Collected data entries

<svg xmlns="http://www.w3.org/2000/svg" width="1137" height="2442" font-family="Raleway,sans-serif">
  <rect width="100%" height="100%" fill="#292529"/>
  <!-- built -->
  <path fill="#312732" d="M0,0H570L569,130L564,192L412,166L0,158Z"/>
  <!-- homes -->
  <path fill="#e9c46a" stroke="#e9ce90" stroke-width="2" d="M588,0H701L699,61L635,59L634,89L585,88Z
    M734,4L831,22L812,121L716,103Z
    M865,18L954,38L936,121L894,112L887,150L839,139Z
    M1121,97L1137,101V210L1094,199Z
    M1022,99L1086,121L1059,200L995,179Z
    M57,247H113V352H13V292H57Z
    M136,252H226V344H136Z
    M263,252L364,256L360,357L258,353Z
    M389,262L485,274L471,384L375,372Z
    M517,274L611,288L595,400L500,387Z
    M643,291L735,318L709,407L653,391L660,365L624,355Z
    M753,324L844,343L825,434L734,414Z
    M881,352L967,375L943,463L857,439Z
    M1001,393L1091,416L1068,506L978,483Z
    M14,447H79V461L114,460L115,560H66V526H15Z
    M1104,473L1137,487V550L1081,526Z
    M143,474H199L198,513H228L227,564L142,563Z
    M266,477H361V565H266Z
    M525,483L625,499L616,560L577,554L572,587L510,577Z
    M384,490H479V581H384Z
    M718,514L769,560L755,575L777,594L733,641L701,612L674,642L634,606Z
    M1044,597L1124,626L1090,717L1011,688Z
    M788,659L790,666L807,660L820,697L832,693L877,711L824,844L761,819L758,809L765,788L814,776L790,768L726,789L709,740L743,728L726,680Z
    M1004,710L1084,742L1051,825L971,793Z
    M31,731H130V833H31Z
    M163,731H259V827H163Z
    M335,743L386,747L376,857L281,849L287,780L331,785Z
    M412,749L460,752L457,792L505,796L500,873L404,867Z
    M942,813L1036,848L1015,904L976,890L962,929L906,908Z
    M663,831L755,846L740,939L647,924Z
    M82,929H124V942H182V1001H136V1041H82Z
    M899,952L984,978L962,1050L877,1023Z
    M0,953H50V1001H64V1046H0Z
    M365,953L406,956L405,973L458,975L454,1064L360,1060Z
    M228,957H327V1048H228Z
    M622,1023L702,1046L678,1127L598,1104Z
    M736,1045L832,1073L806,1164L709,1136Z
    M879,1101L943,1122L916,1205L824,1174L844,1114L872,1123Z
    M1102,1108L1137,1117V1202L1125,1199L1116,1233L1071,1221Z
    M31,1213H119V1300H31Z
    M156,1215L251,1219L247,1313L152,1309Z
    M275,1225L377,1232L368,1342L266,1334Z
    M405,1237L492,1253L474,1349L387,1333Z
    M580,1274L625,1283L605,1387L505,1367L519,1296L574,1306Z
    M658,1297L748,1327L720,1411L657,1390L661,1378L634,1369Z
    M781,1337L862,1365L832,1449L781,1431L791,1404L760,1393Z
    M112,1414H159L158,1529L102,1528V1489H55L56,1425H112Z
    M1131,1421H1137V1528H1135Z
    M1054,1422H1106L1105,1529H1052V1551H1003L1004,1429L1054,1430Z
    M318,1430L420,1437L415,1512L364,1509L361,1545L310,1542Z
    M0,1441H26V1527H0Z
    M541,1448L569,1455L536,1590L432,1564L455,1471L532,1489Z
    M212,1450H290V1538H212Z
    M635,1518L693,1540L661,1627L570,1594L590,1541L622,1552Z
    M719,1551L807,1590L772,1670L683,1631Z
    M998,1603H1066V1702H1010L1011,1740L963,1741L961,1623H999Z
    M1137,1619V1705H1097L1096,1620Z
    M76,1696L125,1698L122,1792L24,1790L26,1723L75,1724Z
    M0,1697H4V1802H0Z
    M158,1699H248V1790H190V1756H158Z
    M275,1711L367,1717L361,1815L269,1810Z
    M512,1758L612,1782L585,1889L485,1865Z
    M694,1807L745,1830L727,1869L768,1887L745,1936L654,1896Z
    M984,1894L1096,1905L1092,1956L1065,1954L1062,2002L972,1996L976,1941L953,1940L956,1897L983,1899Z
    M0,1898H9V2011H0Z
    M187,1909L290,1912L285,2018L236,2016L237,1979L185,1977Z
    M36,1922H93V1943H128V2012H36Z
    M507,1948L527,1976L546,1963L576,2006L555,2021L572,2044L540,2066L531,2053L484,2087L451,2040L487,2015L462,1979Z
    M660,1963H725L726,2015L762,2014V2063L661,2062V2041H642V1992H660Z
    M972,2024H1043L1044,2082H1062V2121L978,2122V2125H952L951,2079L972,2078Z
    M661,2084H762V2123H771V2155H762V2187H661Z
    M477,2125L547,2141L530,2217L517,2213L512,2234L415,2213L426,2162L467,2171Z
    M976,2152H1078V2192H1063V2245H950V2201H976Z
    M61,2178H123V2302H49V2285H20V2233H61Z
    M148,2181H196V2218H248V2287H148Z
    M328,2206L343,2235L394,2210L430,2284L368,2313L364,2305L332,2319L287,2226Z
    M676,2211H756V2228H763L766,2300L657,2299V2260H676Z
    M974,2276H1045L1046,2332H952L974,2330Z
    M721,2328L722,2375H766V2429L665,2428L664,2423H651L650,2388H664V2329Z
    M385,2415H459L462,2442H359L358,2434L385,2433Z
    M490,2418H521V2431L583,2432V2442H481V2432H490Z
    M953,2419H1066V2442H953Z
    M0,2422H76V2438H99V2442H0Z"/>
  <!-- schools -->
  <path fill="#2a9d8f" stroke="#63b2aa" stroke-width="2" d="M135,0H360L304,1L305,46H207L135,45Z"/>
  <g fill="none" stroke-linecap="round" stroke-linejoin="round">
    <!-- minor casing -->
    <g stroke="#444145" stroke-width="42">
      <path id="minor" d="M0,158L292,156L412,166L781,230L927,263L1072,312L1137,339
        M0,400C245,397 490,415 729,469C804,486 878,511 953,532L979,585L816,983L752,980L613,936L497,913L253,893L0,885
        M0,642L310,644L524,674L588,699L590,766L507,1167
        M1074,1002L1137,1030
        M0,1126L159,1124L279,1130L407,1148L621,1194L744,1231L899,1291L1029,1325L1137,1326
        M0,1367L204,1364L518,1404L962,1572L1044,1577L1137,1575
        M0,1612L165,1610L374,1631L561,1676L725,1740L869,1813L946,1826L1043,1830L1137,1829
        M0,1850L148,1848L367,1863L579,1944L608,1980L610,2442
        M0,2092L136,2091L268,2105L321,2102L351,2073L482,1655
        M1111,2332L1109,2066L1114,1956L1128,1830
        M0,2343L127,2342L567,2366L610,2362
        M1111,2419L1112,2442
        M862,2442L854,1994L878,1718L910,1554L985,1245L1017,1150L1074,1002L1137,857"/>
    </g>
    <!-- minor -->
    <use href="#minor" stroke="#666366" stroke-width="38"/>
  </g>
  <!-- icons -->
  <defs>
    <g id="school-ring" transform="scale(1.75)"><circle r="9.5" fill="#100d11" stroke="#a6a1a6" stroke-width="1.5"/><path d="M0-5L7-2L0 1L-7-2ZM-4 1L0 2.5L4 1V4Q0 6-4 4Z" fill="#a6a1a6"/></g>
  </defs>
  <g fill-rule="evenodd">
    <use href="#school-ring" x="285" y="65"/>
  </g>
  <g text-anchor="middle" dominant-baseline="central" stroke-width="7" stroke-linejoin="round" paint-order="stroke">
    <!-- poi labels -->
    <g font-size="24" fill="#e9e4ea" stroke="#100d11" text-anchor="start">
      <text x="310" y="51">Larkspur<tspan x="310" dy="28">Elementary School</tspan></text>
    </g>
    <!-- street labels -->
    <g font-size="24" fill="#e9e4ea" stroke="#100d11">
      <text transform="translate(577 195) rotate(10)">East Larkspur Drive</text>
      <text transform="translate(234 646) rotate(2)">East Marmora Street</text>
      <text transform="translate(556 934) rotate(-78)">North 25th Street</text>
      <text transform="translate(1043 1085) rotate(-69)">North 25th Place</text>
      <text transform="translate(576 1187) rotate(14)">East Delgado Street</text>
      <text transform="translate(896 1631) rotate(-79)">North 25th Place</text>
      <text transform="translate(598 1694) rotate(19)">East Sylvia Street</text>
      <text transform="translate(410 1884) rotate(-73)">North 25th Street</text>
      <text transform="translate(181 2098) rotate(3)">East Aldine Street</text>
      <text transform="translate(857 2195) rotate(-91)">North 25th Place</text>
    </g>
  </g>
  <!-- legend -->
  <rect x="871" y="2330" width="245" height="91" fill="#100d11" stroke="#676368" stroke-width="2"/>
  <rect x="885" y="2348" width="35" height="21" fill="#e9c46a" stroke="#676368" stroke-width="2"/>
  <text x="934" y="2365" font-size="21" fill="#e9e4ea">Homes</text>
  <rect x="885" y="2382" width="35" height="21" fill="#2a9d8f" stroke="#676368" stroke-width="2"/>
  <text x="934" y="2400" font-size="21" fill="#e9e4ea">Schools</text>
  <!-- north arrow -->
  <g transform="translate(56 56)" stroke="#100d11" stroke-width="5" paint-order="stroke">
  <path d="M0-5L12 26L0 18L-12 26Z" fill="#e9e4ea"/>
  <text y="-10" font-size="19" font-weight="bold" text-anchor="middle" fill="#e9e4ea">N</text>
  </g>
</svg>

[Problem requirements] Your task is to copy every line in the entries that holds the string "middle".

[Reply]
  <g text-anchor="middle" dominant-baseline="central" stroke-width="7" stroke-linejoin="round" paint-order="stroke">
  <text y="-10" font-size="19" font-weight="bold" text-anchor="middle" fill="#e9e4ea">N</text>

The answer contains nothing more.